*** Information ***

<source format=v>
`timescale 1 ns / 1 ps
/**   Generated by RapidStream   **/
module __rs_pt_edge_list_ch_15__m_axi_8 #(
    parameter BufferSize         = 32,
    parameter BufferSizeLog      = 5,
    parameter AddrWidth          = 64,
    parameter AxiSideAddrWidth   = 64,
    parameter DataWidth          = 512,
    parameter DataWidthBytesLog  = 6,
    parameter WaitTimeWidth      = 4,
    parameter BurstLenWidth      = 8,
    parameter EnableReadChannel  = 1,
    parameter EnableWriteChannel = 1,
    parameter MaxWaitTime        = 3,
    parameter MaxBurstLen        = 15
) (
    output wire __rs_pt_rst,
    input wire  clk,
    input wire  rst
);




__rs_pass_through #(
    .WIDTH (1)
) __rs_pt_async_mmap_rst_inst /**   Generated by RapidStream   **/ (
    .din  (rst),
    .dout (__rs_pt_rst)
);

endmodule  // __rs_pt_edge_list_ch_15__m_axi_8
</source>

***
*** Information ***

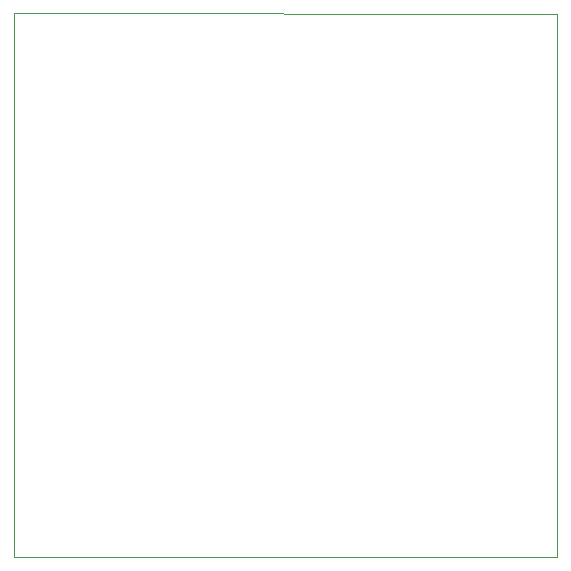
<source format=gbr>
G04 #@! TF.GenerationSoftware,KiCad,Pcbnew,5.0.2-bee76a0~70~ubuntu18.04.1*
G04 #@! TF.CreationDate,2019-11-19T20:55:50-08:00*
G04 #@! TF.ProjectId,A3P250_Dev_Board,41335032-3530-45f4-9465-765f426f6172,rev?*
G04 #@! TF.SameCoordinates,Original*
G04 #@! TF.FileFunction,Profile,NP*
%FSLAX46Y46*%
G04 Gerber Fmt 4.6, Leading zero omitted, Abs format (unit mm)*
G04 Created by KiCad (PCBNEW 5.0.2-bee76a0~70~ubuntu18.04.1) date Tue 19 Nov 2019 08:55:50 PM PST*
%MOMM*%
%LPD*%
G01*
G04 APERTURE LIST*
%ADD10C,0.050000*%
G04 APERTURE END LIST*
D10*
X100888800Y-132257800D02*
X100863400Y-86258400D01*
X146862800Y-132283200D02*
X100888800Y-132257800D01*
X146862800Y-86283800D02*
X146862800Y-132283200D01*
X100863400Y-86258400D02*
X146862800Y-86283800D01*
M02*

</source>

***
*** Information ***

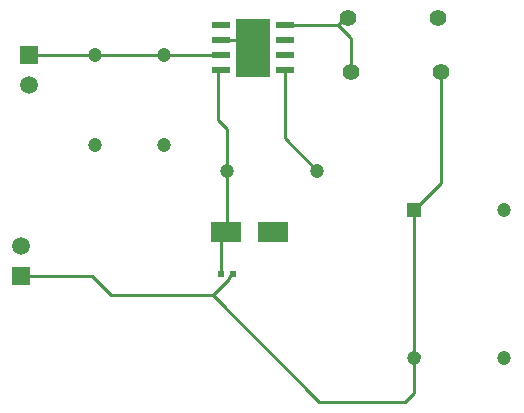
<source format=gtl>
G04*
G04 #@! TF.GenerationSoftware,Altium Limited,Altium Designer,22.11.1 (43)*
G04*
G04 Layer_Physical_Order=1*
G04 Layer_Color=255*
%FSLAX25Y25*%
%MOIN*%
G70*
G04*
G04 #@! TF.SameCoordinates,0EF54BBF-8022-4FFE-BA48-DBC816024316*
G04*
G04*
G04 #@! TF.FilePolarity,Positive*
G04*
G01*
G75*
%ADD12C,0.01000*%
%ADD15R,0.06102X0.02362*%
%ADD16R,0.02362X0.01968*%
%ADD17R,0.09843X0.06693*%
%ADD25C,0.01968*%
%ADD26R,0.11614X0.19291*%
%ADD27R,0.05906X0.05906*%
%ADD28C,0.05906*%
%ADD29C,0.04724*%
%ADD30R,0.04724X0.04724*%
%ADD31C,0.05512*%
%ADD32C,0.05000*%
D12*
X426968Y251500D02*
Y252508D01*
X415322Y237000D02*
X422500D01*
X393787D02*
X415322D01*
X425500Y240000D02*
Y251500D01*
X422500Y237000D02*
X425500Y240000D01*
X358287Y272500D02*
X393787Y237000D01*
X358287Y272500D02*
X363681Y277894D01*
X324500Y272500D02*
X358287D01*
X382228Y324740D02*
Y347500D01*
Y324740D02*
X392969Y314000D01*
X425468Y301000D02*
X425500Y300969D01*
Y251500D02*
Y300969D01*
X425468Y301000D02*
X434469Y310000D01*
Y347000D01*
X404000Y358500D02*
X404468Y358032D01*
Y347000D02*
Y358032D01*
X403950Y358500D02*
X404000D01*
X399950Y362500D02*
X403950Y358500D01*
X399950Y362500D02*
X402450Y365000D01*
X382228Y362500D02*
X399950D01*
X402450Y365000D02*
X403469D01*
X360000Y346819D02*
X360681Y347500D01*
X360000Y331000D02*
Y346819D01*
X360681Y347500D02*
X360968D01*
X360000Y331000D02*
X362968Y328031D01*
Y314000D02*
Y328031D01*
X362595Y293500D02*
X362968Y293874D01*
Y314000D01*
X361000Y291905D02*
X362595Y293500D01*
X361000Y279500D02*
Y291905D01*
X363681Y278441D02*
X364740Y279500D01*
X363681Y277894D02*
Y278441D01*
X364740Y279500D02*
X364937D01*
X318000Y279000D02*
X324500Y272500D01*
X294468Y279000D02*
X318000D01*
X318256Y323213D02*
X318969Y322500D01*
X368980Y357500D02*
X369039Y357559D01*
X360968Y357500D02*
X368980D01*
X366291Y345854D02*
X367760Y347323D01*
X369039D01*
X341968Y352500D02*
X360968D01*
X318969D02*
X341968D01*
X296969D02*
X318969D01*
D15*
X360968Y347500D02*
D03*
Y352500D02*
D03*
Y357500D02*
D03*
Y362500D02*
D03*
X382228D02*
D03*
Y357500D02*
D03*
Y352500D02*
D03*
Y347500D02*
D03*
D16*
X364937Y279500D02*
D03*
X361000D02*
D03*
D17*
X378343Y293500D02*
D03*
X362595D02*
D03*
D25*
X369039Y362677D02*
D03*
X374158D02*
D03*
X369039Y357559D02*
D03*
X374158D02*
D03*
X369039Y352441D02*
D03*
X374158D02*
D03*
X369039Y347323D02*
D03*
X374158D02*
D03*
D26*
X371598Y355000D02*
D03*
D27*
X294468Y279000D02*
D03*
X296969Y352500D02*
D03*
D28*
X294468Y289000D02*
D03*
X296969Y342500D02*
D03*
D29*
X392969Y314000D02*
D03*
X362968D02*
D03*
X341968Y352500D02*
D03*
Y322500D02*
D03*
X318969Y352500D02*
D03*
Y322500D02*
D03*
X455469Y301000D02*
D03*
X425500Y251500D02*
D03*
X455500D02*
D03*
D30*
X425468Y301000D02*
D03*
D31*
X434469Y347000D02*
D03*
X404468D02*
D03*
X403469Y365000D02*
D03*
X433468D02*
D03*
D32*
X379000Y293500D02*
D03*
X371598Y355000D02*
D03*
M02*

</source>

***

## Problem requirements
Which of the lines above hold the string "KiCad"? Copy each one.

## Solution below
G04 #@! TF.GenerationSoftware,KiCad,Pcbnew,5.0.2-bee76a0~70~ubuntu18.04.1*
G04 Created by KiCad (PCBNEW 5.0.2-bee76a0~70~ubuntu18.04.1) date Tue 19 Nov 2019 08:55:50 PM PST*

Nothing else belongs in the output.